The need to retain the existing Data Warehouse data-set, for BI Apps after platform or content upgrade does present a number of challenges. These challenges are not entirely technical in nature. The main challenge for the project is to de-risk this activity alongside the considerable work that is already known to be required, to upgrade the ETL and reporting layer aspects of the overall application.
Recently I have read a customer document which outlines the possible upgrade options for application and data warehouse data. I believe it is one of the well thought and well written documents around OBIA Application and warehouse data. This blog is an attempt to share the content of document to wider audience.
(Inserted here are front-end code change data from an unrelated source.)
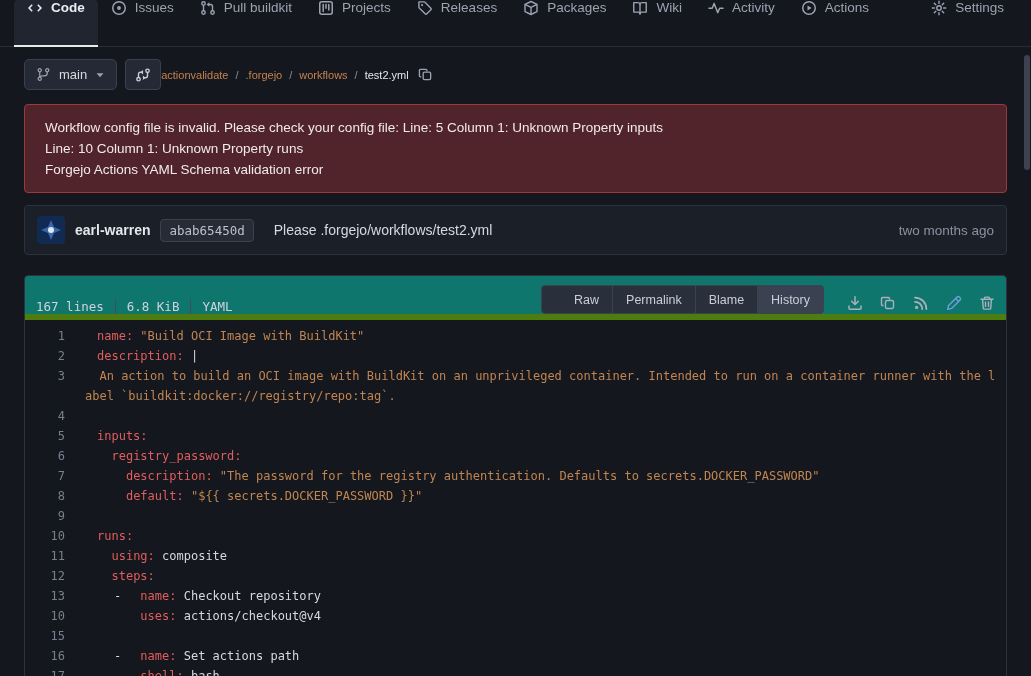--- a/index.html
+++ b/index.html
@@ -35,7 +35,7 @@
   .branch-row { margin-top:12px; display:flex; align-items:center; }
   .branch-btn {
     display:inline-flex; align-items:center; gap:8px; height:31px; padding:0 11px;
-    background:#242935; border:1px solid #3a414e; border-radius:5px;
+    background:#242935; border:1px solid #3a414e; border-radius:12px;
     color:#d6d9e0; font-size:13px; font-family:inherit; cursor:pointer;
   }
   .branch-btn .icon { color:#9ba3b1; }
I am a messenger here, credit goes to someone else.
Upgrade Options for Warehouse Data
The upgrade option choice for warehouse data depends on which application upgrade option chosen.
There are three main upgrade options for BI Apps upgrade
- Upgrade and Re-implement (Oracle Recommended)
- Rediscover and Re-Implement
- Re-implement and Retain
I have decided not go into details of these application upgrade options as of now, and talk about upgrade option for upgrade of warehouse data. I will definitely cover these options in some other day.
Which application upgrade option is taken does impact which approach should be taken here, as some go in tandem and some effect the options positively or negatively.
There are three upgrade options discussed in this blog for upgrade of warehouse data. For all options, a baseline activity at cutover would be to have a full copy of the current Production data warehouse reporting schema and a target data warehouse schema containing the new data model structure only. The data movement and transformation activity needs to be undertaken with PL/SQL scripts – either based on Oracle supplied scripts for vanilla, or custom built for the complete data model.
Option -1: Upgrade Warehouse Data
This option is all about migration of the existing data into the new model. This would entail the creation of a set of upgrade scripts for migration of data into new model. Following this activity, the ETL would be configured to run as an Incremental Load, to extract the new transactional data ongoing, as at present.
The new OBI Apps vanilla ETL extracts additional data from source system to that which exists in the current warehouse. Following migration of the existing data warehouse data; it would therefore be necessary to refresh that data with the latest attributes from the source system database. This would need to be achieved via an additional set of PL/SQL scripts or via the Incremental Load ETL code, undertaking a full refresh of data.
Some of the important observations for this option are as follows
- This approach adds technical complexity in the project delivery, with the associated impact that entails.
- The option suggest need to rebuild the ETL application code means that a set of Full and Incremental SDE objects would need to be re-customised and tested.
- A proper testing strategy is required to accommodate the Full Load + Incremental Load scenarios, in addition to the Upgrade Warehouse Data + Incremental Load approach.
- This approach forces a dependency on the Full and Incremental activities as the two streams of activities This is likely to elongate the build / unit test phase as well as the main testing phase, which would need to test both Load scenarios.
Option 2: Full Load ETL and Migrate Aged Data
This option proposes to populate the new blank data warehouse, from the data from source system database. In first step extract data that is extant in the source system, a further activity would be required to migrate the archived data from the existing data warehouse into the new data warehouse.
This would entail the creation of a set of upgrade scripts to effect the migration of the existing data into the new model. It is better to go with modular data migration approach to make sure that migration can be scheduled indecently for identified entities. This would help to schedule data migration activities performed over one or more slots.
This approach would help in decoupling the build / unit test activity of the application upgrade from the data migration, allowing them to be built with some degree of independence, although they would both need to deliver to the same milestone for testing of the overall deliverable.
Option 3: Full Load ETL and Archive the existing data
This option is a variation of Option-2. The Full Load capability is still used to load the new data warehouse and there would then be a migration of any Historically Significant Data, but no migration of the remaining archived data warehouse data would be performed. This data set (essentially, the current data warehouse), would be cloned to a new reporting schema in the new database and made available for reporting using the current reporting model, but would not be added to.
Each data set could be reported on independently, which accomplishes the requirement to have the data available. If it is necessary to report across the combined data sets then it would be possible to union the two subject areas together, but this does lead to some reporting complexity and performance considerations for federating two data sets.For simplicity of reporting, if it is required that this archived data area only represent the data that is *not* existing in the active data set, then it would be necessary to trim the data in the archive area after loading.
This option lowers the complexity of the overall delivery, by removing the need to build, test and deploy the data migration code. To counter this, the need to have federated reporting across the two data sets does increase the reporting difficulty and introduces a new requirement to trim the archived data set.
I hope this copy/pasted information would be useful for planning data warehouse data upgrade activities if any.